=== Begin Enclosure ===
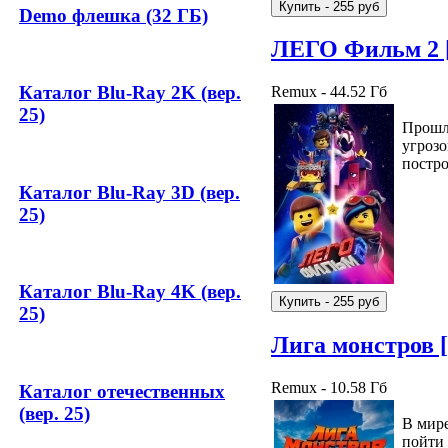
Demo флешка (32 ГБ)
ЛЕГО Фильм 2 
Каталог Blu-Ray 2K (вер.
Remux - 44.52 Гб
25)
Прошло
угроз
постро
Каталог Blu-Ray 3D (вер.
25)
Каталог Blu-Ray 4K (вер.
25)
Лига монстров 
Remux - 10.58 Гб
Каталог отечественных
(вер. 25)
В мире
пойти 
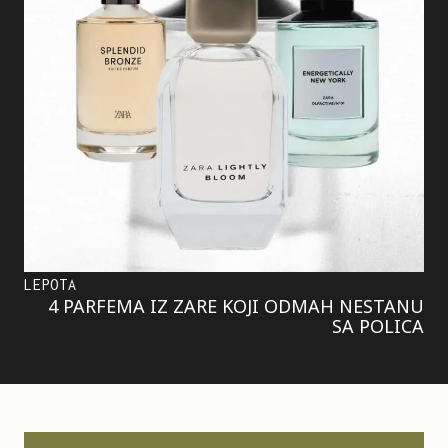
LEPOTA
4 PARFEMA IZ ZARE KOJI ODMAH NESTANU
SA POLICA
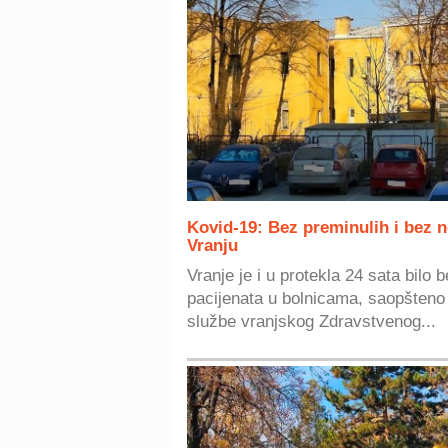
Kovid-19: Bez preminulih i bez n
Vranju
Vranje je i u protekla 24 sata bilo 
pacijenata u bolnicama, saopšteno 
službe vranjskog Zdravstvenog...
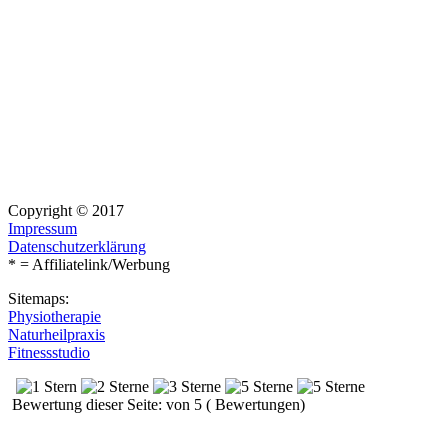
Copyright © 2017
Impressum
Datenschutzerklärung
* = Affiliatelink/Werbung
Sitemaps:
Physiotherapie
Naturheilpraxis
Fitnessstudio
Bewertung dieser Seite: von 5 ( Bewertungen)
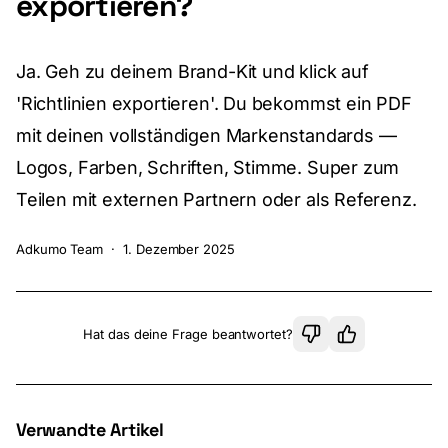
exportieren?
Ja. Geh zu deinem Brand-Kit und klick auf
'Richtlinien exportieren'. Du bekommst ein PDF
mit deinen vollständigen Markenstandards —
Logos, Farben, Schriften, Stimme. Super zum
Teilen mit externen Partnern oder als Referenz.
Adkumo Team
·
1. Dezember 2025
Hat das deine Frage beantwortet?
Verwandte Artikel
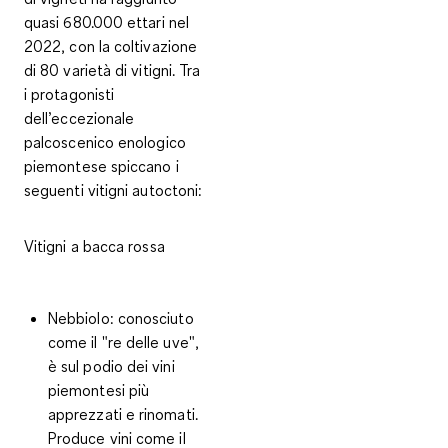
quasi 680.000 ettari nel
2022, con la coltivazione
di 80 varietà di vitigni. Tra
i protagonisti
dell’eccezionale
palcoscenico enologico
piemontese spiccano i
seguenti vitigni autoctoni:
Vitigni a bacca rossa
Nebbiolo
: conosciuto
come il "re delle uve",
è sul podio dei vini
piemontesi più
apprezzati e rinomati.
Produce vini come il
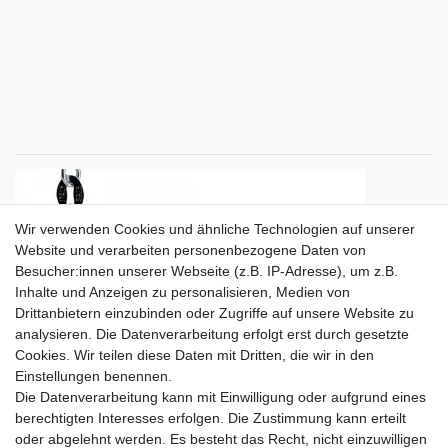
Wir verwenden Cookies und ähnliche Technologien auf unserer
Website und verarbeiten personenbezogene Daten von
Besucher:innen unserer Webseite (z.B. IP-Adresse), um z.B.
Inhalte und Anzeigen zu personalisieren, Medien von
Drittanbietern einzubinden oder Zugriffe auf unsere Website zu
analysieren. Die Datenverarbeitung erfolgt erst durch gesetzte
Cookies. Wir teilen diese Daten mit Dritten, die wir in den
Einstellungen benennen.
Die Datenverarbeitung kann mit Einwilligung oder aufgrund eines
berechtigten Interesses erfolgen. Die Zustimmung kann erteilt
oder abgelehnt werden. Es besteht das Recht, nicht einzuwilligen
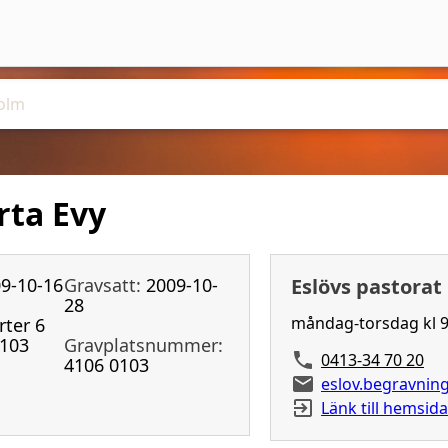
rta Evy
9-10-16
Gravsatt:
2009-10-
Eslövs pastorat
28
måndag-torsdag kl 9
rter 6
103
Gravplatsnummer:
0413-34 70 20
4106 0103
eslov.begravni
Länk till hemsida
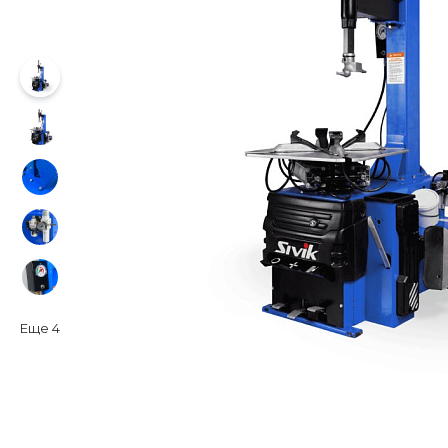
Еще
4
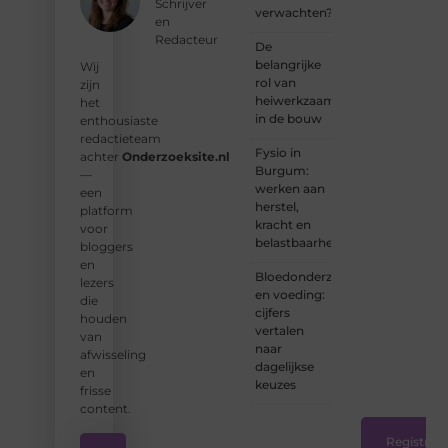
Schrijver
verwachten?
kunt
en
bijdragen
Redacteur
De
aan
belangrijke
Wij
Onderzoeksite.
rol van
zijn
heiwerkzaamheden
het
❝
Of u
in de bouw
enthousiaste
nu een
redactieteam
ervaren
Fysio in
achter
Onderzoeksite.nl
schrijver
Burgum:
—
bent of
werken aan
een
net
herstel,
platform
begint:
kracht en
voor
wij
belastbaarheid
bloggers
hebben
en
de
Bloedonderzoek
lezers
tools
en voeding:
die
en
cijfers
houden
ondersteunin
vertalen
van
die u
naar
afwisseling
nodig
dagelijkse
en
hebt.
❞
keuzes
frisse
content.
Registreer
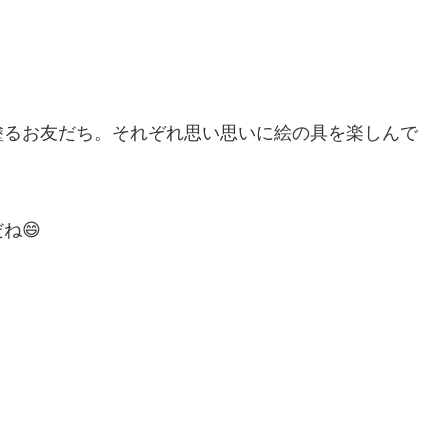
塗るお友だち。それぞれ思い思いに絵の具を楽しんで
ね😄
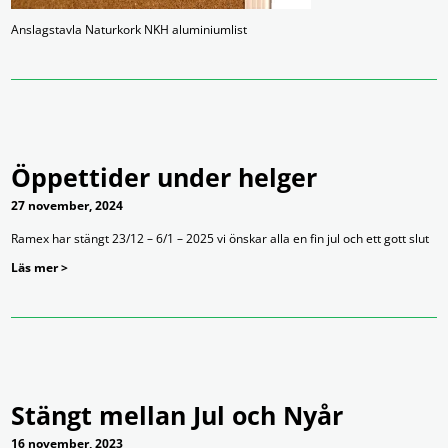
Anslagstavla Naturkork NKH aluminiumlist
Öppettider under helger
27 november, 2024
Ramex har stängt 23/12 – 6/1 – 2025 vi önskar alla en fin jul och ett gott slut
Läs mer >
Stängt mellan Jul och Nyår
16 november, 2023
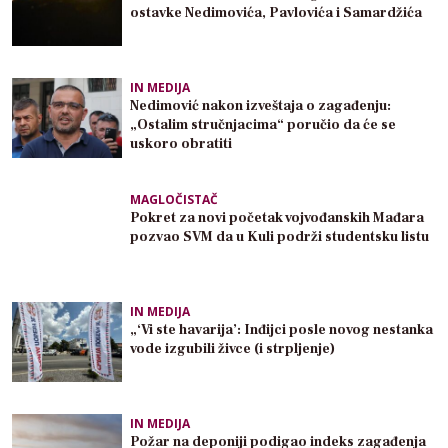
ostavke Nedimovića, Pavlovića i Samardžića
IN MEDIJA
Nedimović nakon izveštaja o zagađenju:
„Ostalim stručnjacima“ poručio da će se
uskoro obratiti
MAGLOČISTAČ
Pokret za novi početak vojvođanskih Mađara
pozvao SVM da u Kuli podrži studentsku listu
IN MEDIJA
„‘Vi ste havarija’: Inđijci posle novog nestanka
vode izgubili živce (i strpljenje)
IN MEDIJA
Požar na deponiji podigao indeks zagađenja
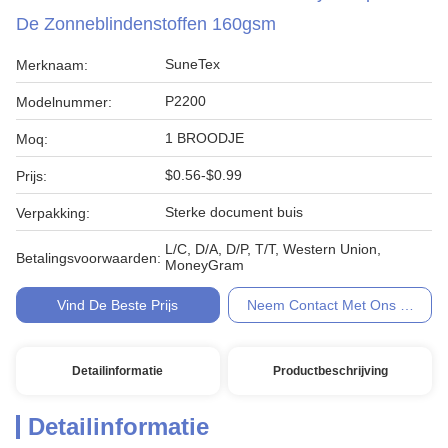
De Zonneblindenstoffen 160gsm
SuneTex
Merknaam:
P2200
Modelnummer:
1 BROODJE
Moq:
$0.56-$0.99
Prijs:
Sterke document buis
Verpakking:
L/C, D/A, D/P, T/T, Western Union,
Betalingsvoorwaarden:
MoneyGram
Vind De Beste Prijs
Neem Contact Met Ons Op
Detailinformatie
Productbeschrijving
Detailinformatie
=== End Enclosure ===
▸ Goal of the exercise
Scan the listing above, and wherever a line holds the word "oder", copy it.

▸ Response
Teilen mit externen Partnern oder als Referenz.
Drittanbietern einzubinden oder Zugriffe auf unsere Website zu
Die Datenverarbeitung kann mit Einwilligung oder aufgrund eines
oder abgelehnt werden. Es besteht das Recht, nicht einzuwilligen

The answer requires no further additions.